Con la recta final del calendario a la vista, los tres equipos que aspiran al último billete disponible —Mayabeque, Artemisa y Matanzas— se mantienen con vida, aunque sus caminos tomaron rumbos distintos en una velada que combinó épica, frustración y hazañas individuales.
El estadio Nelson Fernández fue escenario de una doble función que dejó a ambas aficiones con sabor a poco. En el primer choque, los Huracanes de Mayabeque aprovecharon su condición de locales para imponerse 7-6, apoyados en una ofensiva oportuna que supo castigar los errores del pitcheo matancero.
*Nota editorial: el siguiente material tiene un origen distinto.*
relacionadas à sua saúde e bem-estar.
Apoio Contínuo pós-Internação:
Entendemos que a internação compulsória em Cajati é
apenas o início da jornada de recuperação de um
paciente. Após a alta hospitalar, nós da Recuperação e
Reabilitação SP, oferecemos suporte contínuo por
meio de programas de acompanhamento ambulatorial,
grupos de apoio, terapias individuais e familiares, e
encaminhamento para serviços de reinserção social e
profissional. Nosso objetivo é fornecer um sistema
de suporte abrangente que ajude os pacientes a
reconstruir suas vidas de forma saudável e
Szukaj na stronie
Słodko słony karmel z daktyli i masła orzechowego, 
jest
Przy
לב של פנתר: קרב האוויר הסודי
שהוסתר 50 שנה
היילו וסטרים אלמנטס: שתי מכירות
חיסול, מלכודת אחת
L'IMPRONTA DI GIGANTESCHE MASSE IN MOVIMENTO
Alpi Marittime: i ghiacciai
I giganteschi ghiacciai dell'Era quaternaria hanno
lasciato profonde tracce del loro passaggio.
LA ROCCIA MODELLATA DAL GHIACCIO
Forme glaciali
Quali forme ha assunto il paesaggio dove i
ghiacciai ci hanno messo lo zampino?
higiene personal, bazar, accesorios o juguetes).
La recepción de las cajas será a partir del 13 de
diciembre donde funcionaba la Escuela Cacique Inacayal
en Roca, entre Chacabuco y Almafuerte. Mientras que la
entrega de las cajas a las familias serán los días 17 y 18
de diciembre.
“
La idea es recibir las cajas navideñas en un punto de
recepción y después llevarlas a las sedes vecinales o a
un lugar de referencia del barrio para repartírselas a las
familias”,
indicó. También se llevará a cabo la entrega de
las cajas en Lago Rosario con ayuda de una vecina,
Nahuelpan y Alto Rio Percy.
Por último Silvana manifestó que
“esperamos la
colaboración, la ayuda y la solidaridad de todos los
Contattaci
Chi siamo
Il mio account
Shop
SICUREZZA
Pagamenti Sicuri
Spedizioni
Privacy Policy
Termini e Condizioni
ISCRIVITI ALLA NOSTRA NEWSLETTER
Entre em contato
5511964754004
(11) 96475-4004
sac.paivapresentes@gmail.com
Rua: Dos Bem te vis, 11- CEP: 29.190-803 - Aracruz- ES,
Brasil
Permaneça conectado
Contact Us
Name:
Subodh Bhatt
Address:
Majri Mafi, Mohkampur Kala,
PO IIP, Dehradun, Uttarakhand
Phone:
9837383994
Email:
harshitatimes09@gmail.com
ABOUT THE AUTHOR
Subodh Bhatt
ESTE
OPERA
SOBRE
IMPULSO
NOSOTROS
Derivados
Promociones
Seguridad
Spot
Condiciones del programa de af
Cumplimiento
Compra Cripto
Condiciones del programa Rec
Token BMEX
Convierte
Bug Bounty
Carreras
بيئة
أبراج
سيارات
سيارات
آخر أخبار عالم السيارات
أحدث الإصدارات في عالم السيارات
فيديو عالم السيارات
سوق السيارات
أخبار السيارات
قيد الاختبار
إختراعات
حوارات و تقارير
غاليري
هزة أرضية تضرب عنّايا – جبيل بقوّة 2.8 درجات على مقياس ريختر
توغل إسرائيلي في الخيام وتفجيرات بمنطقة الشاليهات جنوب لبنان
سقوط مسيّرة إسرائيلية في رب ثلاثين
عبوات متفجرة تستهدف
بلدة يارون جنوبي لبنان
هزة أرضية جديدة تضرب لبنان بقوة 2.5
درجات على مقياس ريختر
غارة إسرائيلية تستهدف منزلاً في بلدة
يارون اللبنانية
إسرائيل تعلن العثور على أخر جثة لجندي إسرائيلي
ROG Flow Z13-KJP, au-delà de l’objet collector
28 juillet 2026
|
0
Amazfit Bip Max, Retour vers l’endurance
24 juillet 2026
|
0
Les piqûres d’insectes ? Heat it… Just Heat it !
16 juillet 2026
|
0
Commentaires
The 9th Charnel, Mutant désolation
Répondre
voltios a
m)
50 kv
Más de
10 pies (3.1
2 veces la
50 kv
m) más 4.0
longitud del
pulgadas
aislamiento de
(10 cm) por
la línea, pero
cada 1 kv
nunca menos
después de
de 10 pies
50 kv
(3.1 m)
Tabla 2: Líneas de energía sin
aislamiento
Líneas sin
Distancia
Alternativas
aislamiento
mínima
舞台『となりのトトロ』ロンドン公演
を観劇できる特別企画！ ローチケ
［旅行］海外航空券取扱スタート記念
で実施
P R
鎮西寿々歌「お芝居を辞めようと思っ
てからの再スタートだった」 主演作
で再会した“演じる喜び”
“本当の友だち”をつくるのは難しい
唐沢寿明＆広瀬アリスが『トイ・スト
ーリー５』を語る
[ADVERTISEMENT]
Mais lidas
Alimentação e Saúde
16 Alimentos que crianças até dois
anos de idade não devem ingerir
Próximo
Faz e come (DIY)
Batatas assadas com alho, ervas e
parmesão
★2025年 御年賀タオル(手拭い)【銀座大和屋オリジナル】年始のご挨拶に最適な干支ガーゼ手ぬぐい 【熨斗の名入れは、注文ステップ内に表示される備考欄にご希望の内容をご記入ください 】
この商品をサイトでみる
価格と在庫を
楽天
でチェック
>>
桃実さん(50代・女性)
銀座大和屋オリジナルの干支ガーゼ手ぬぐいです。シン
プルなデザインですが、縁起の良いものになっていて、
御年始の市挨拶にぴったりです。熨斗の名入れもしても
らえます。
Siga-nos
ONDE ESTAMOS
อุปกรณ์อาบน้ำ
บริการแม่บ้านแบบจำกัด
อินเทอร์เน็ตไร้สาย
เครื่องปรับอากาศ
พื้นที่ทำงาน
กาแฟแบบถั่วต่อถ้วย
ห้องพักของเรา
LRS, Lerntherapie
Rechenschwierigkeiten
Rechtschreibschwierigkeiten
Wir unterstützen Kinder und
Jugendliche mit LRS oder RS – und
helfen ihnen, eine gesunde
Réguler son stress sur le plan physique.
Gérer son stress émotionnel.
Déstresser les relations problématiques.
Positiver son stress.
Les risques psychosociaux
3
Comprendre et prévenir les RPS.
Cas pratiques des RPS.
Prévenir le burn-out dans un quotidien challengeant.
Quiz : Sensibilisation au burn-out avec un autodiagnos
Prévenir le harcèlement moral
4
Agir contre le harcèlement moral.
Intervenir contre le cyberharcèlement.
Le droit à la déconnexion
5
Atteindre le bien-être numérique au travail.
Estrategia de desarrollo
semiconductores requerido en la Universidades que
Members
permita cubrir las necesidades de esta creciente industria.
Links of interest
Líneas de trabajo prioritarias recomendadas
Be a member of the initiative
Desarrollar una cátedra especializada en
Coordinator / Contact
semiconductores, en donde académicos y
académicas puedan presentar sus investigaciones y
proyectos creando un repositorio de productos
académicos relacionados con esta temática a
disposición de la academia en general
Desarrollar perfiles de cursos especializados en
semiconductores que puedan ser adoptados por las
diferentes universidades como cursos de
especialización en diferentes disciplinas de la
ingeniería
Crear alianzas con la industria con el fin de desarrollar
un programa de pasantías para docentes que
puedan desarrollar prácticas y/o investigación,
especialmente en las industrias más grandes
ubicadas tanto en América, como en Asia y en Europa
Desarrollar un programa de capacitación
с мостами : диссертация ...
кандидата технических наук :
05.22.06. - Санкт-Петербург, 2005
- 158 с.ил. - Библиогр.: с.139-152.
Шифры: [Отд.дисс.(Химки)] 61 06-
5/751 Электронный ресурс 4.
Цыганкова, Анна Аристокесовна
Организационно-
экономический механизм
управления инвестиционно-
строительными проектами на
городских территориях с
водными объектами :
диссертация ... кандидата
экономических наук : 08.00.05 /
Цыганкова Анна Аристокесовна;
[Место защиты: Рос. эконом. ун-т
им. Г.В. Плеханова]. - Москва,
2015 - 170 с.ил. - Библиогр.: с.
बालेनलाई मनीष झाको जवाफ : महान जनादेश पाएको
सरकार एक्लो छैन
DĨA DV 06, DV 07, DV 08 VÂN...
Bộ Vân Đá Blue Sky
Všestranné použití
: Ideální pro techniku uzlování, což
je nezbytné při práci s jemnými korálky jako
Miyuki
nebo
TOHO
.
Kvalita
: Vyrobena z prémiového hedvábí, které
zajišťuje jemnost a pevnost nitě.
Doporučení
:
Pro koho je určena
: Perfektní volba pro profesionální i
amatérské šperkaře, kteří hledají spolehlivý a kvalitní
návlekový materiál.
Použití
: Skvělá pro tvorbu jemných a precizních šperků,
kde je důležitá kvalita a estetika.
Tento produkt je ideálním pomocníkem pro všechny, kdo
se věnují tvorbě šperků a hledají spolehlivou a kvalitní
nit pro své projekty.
La conexión de 11 hits, encabezada por los vuelacercas de Jeison Martínez y Frank Alfonso, permitió a los mayabequenses tomar ventaja temprana. Sin embargo, el triunfo tuvo como verdadero artífice al relevista Wilber Reyna, quien con 3.1 episodios de cero hits y cero carreras apagó cualquier intento de remontada visitante, respaldado por el cerrojo final de Héctor Bermúdez.
Pero la alegría local duró poco. En el segundo desafío, los Cocodrilos de Matanzas demostraron que su mordida sigue siendo letal, desatando una ofensiva de 18 imparables que incluyó sendos jonrones de José Amaury Noroña y uno más de Eduardo Blanco, para terminar aplastando 14-9 a unos Huracanes que vieron cómo su bullpen no pudo contener la embestida yumurina.